# EXERCISE AIM
Retype the tail of the data exactly, starting at the line containing "other expensive Tesla" and stopping at the last line.
----- DATA SHOWN -----
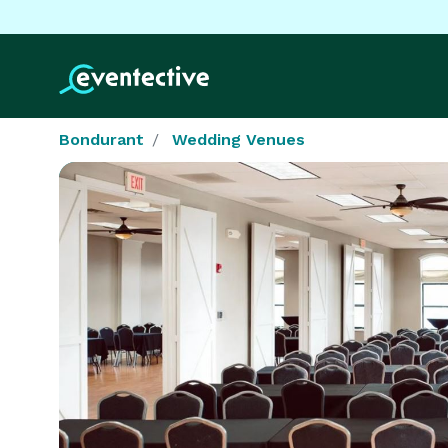
Bondurant
Wedding Venues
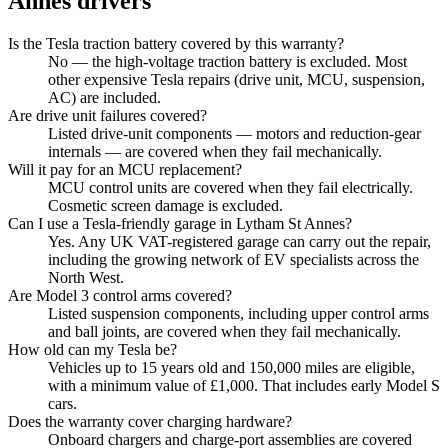
Annes
drivers
Is the Tesla traction battery covered by this warranty?
No — the high-voltage traction battery is excluded. Most
other expensive Tesla repairs (drive unit, MCU, suspension,
AC) are included.
Are drive unit failures covered?
Listed drive-unit components — motors and reduction-gear
internals — are covered when they fail mechanically.
Will it pay for an MCU replacement?
MCU control units are covered when they fail electrically.
Cosmetic screen damage is excluded.
Can I use a Tesla-friendly garage in Lytham St Annes?
Yes. Any UK VAT-registered garage can carry out the repair,
including the growing network of EV specialists across the
North West.
Are Model 3 control arms covered?
Listed suspension components, including upper control arms
and ball joints, are covered when they fail mechanically.
How old can my Tesla be?
Vehicles up to 15 years old and 150,000 miles are eligible,
with a minimum value of £1,000. That includes early Model S
cars.
Does the warranty cover charging hardware?
Onboard chargers and charge-port assemblies are covered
-----
# TASK RESPONSE
other expensive Tesla repairs (drive unit, MCU, suspension,
AC) are included.
Are drive unit failures covered?
Listed drive-unit components — motors and reduction-gear
internals — are covered when they fail mechanically.
Will it pay for an MCU replacement?
MCU control units are covered when they fail electrically.
Cosmetic screen damage is excluded.
Can I use a Tesla-friendly garage in Lytham St Annes?
Yes. Any UK VAT-registered garage can carry out the repair,
including the growing network of EV specialists across the
North West.
Are Model 3 control arms covered?
Listed suspension components, including upper control arms
and ball joints, are covered when they fail mechanically.
How old can my Tesla be?
Vehicles up to 15 years old and 150,000 miles are eligible,
with a minimum value of £1,000. That includes early Model S
cars.
Does the warranty cover charging hardware?
Onboard chargers and charge-port assemblies are covered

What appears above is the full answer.